SELECTED EXCERPT start
A subsequent editor’s note in the Volunteer took account of Miller’s death on the Ebro front and promised a report in a future issue, written by Miller, on the June “activist congress” of the 35th division. This article never appeared as the Volunteer was soon driven from its offices and its staff put to flight.
“Miller’s greatest legacy to the Brigade was the activist movement of which he was one of the most outstanding leaders, and in whose formation and functioning he played a major role,” declares the Volunteer showing that even as the war was being lost, the Party bosses were determined to strengthen their ideological control, and that deputy commissar Miller was part of this project. They might have been better occupied supplying their soldiers with food and water rather than pure ideology, is what I cannot help thinking.
.jpg)
With grateful acknowledgement to the Abraham Lincoln Brigade Archive team at the Tamiment Library, New York University. Photograph of Morris Miller with Edwin Rolfe , the great American poet of the Spanish Civil War, and David Gordon, the American communist. This photograph appears in Madrid 1937, Routledge, NY & London, 1966, with a caption stating it is “near Marsa, summer of 1938″. Miller was dead within days or weeks of this photo being taken.
This photograph showing Miller in an olive orchard with comrades David Gordon and Edwin Rolfe was taken near the village of Corbera d’Ebre, an ancient Catalan settlement utterly destroyed by Franco in 1938 when it became a last redoubt of the Republican army of the Ebro.
The village was rebuilt elsewhere and the old village left a ruin, a constant reminder to Catalonia of the penalty for defiance. Today the old village is an amazing, haunting place, the gaping, empty shops, the roofless houses, the shattered remains of the church, rubble in narrow and winding streets, all perfumed with the scent of wild thyme. Oddly, this place, surely one of the most extraordinary to be seen in a nation teeming with tourists, is little visited.
The village is not just a memorial but a unique art installation. Artists and poets have implanted a sculpture garden called the Alphabet of Freedom, (In Catalan, L’Abecedari de la llibertat). Poems. Sculptures. Ruins. This was a place once thick in the miasma of death. Now, it has the scent of wild herbs. It is hard not to choke.
Mariano Andres – ‘T’ for terror; one of an “alphabet” of sculptural objects and poems at Corbera today. Jonathan Miller photo
In spring 1938, Morris trained with the other international volunteers for the great summer assault on fascist lines, involving the daring pontoon crossing of the Ebro, Spain’s greatest river. It was a daring but reckless plan. After the successful initial crossing, Franco’s engineers flooded the river and washed away the pontoons, leaving the Republicans cut off from their supplies.

¡ Ay Carmela ! : The lyrics to this Republican song commemorating the Battle of the Ebro can be read here. The melody is a folk tune of greater antiquity,dating to the early 19th century. The song can be heard here. It was subsequently the title of a moving film by Carlos Saura. Another version of the song here is a tribute to the XVth I.B.
Hill 666
In the summer of 1938 the Republican (largely at this stage Communist) army attempted to relieve pressure on the north and forestall the nationalist assault on Catalonia and the prize of Barcelona. The campaign began well enough with the crossing of the great Ebro River on pontoons, with communist-controlled military police shooting deserters at the rear.
SELECTED EXCERPT end
SUPPLIED INFORMATION start
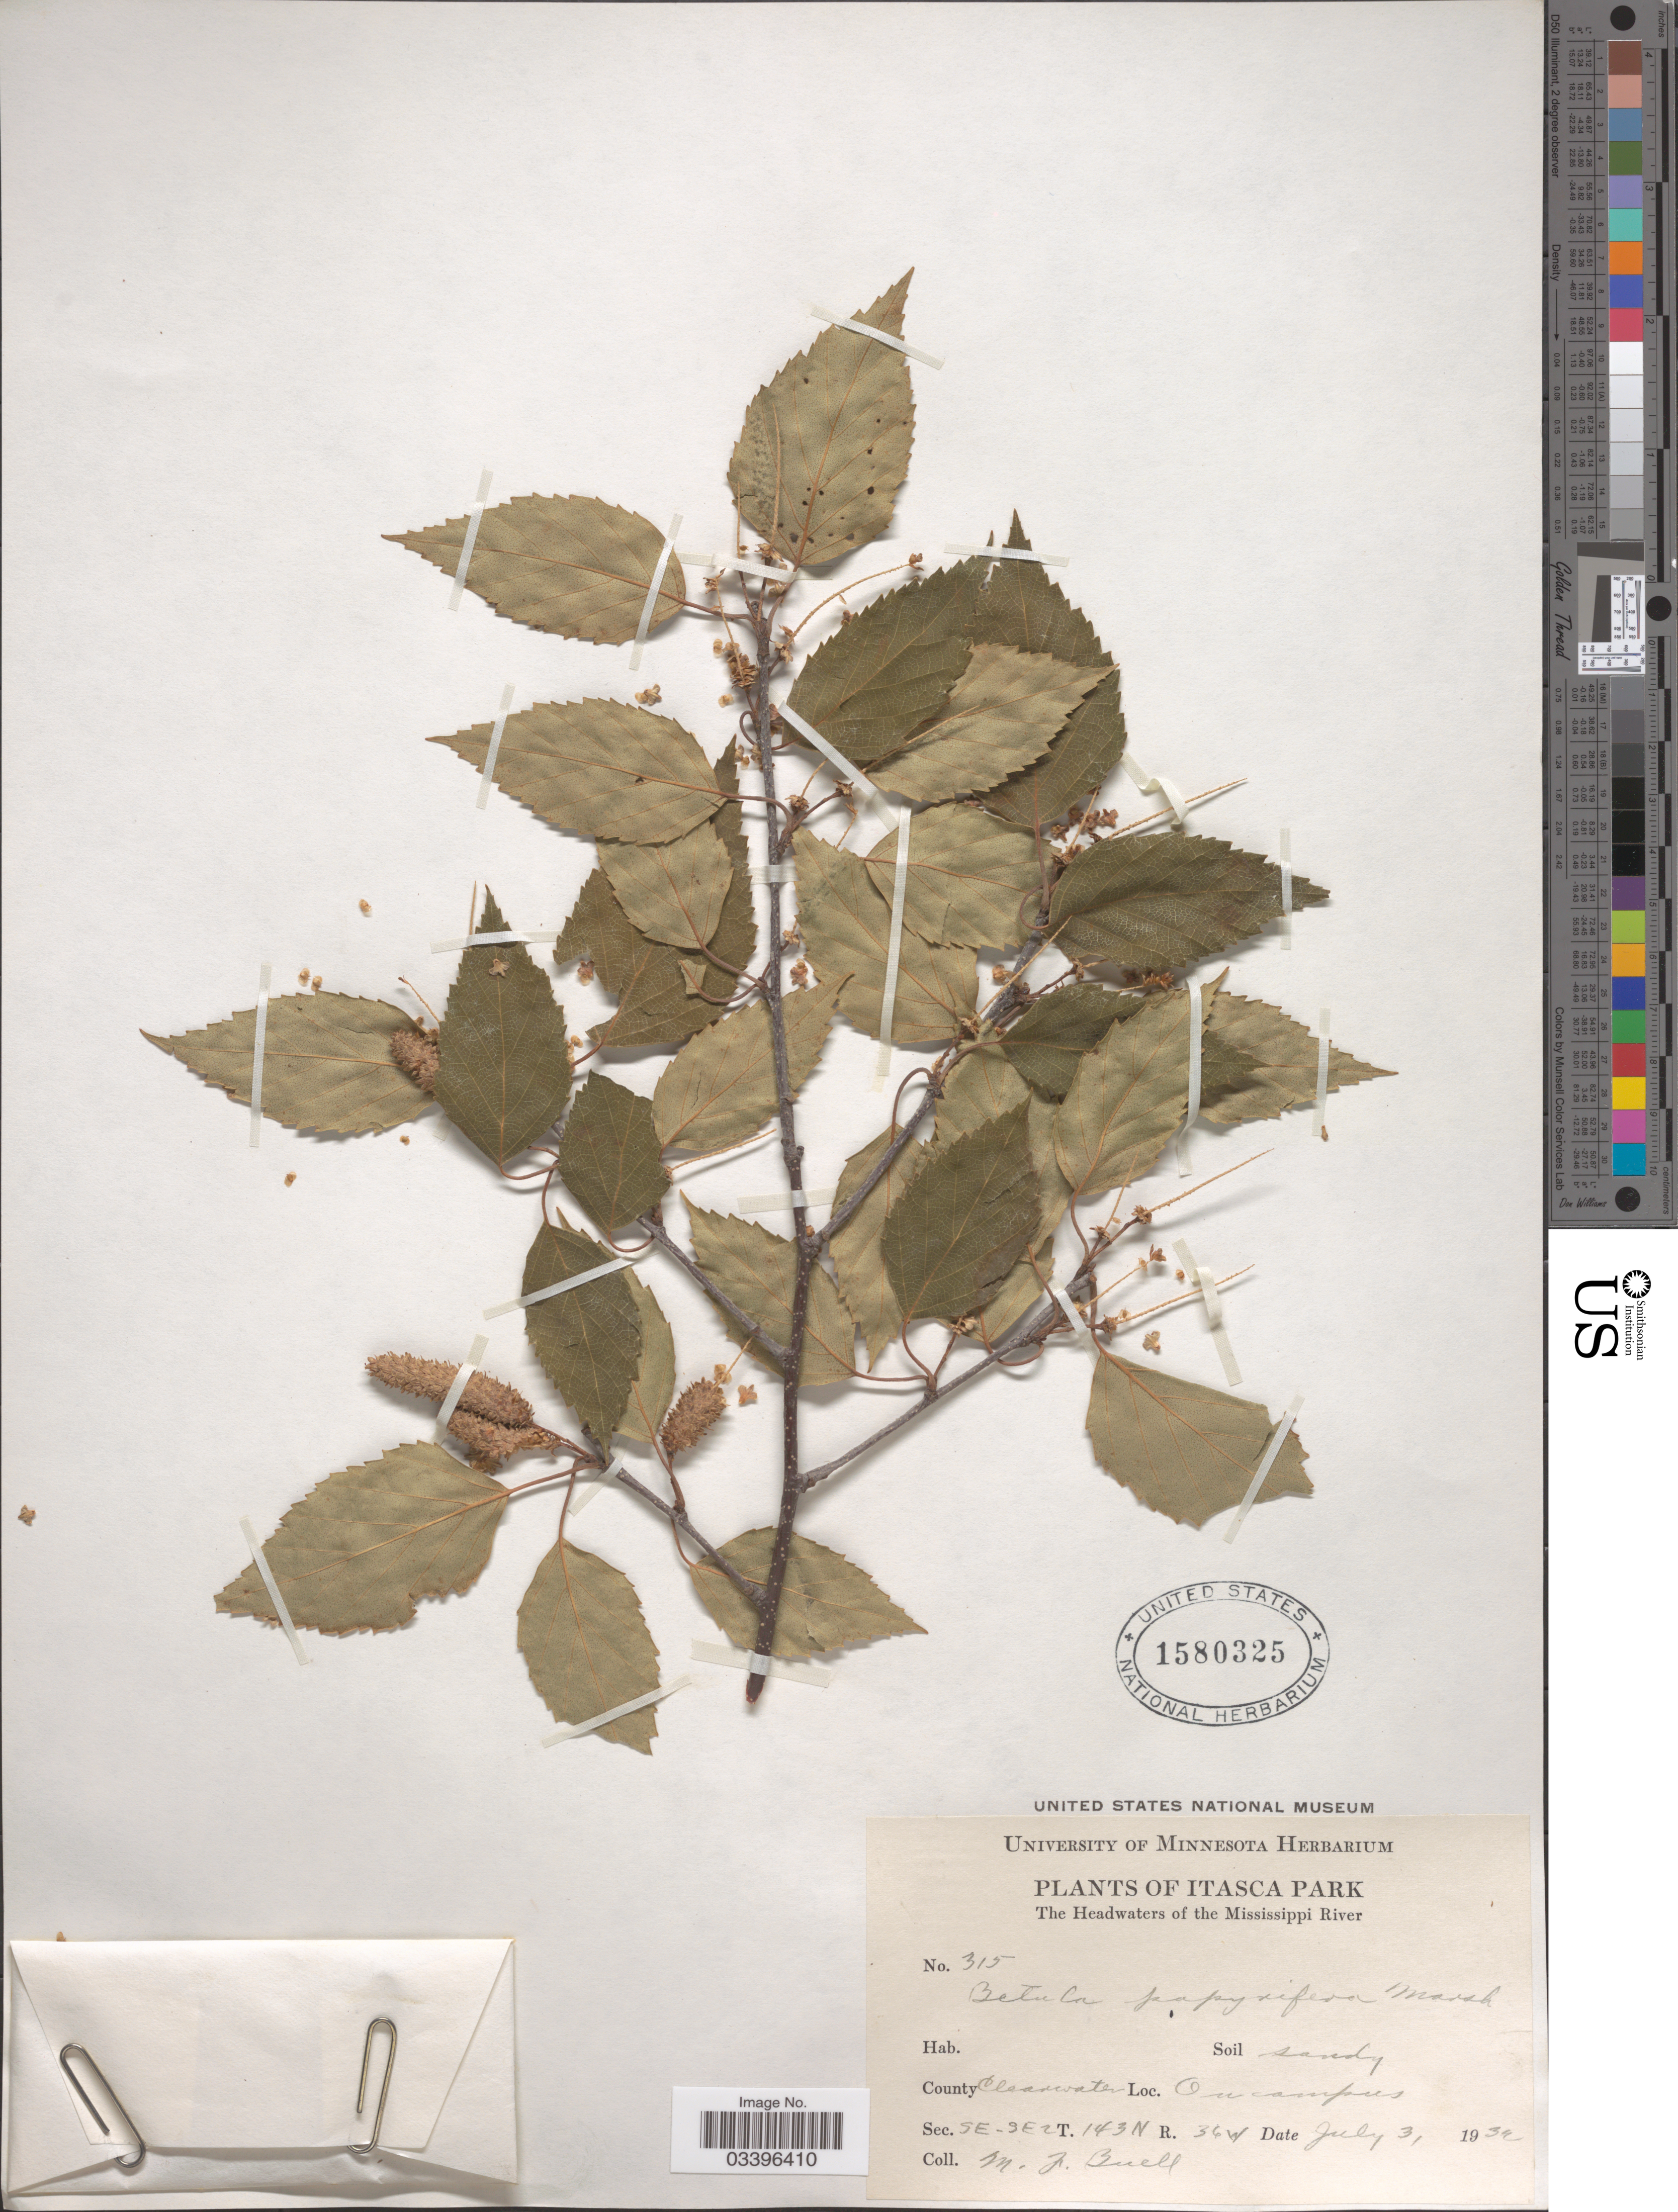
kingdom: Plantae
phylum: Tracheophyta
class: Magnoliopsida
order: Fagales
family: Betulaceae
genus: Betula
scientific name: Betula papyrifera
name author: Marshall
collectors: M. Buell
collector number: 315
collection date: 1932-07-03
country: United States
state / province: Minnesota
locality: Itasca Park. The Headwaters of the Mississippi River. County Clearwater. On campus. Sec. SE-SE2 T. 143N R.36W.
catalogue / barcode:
SUPPLIED INFORMATION end
= WHAT IS ASKED =
Could you extend the account of Morris Miller and the Ebro campaign, picking up right after its final sentence about military police shooting deserters at the rear?

= WRITTEN ANSWER =
But as the operation unfolded it became the biggest military disaster of them all for the Republicans, producing terrible casualties and opening the door to Catalonia.
In the hills above Gandesa, the combat was more awful than can be easily imagined. In the final edition of the Volunteer, an American writer signing himself with the initials D.A.N., described Hill 666 in terms that paid only lip-service to the party line, as first the Lincolns then the British offered themselves to the artillery of Franco:
Men of the Lincoln are not likely soon to forget that hill… no matter how long they live or how much modern warfare they may see that hell-hole will remain in their memory, a nightmare come to life.
Our introduction to the scene should have been a warning. God never made a more desolate stretch of terrain, and man never contributed more to its further desolation. From the main road, at night, we climbed for hours over broken rock; the men sweated and groaned under the weight of their equipment, their guns. As we climbed there was not a man who did not think: « It’s going to be tough getting food, water and munitions up here; it’s going to be tough for the wounded. »
The first three days were “relatively quiet” but by noon the fourth day the fascists opened up with their guns and mortars and kept up the assault for seven and a half hours.
…they gave us everything they had and it was plenty…they had the range and they kept the range…the fascist gunners knew just where we were.
This continued for days. The article in the Volunteer improbably described the withdrawal of the Lincolns as a victory.
For we licked them on Hill 666 as surely as though we had taken additional terrain They hoped to blow us off that hill by sheer weight of flying steel. Well they hammered us but it was not hard enough.
But all the propaganda could not disguise the defeat. It was the same story as Hill 481 only worse. The army of the Republic had marched (or crawled) into indefensible positions, cut off from supplies, utterly exposed to Franco’s superior artillery.
I am immensely grateful to Alan Warran, of Warren and Pell Publishing, for the following unpublished memoir of the Welsh minor Billy Griffiths. I am posting this in “raw” for now but will clean it up later. This takes up the story before the great battles in the Sierra Pandols, and describes an army already poor provisioned.
Our food was quite monotonous. It hardly varied-bread and coffee for breakfast; carrabunces for dinner and lentils for supper. However there was some slight advantage in being attached to HQ. After dinner, and sometimes after supper, Monty Sim’s batman brought out the scraps for disposal into an improvised bin. All eyes were fixed on him as he scraped the plates clean and when he had gone, there was a concerted rush to delve among the scraps!”
“It was an undignified sight. These were cultured men. Hickman, the head of the observers, had led a sheltered life. Prep school, Public school, Cambridge, a degree and an apprenticeship with Dunlop, then Spain. Joe Latus, a trawler captain; an American news reporter and so on. Yet the food was irresistible:a bit of liver or meat on a bone, perhaps a potato. It was a change.”
The filmic nature of the Griifth manuscript continues.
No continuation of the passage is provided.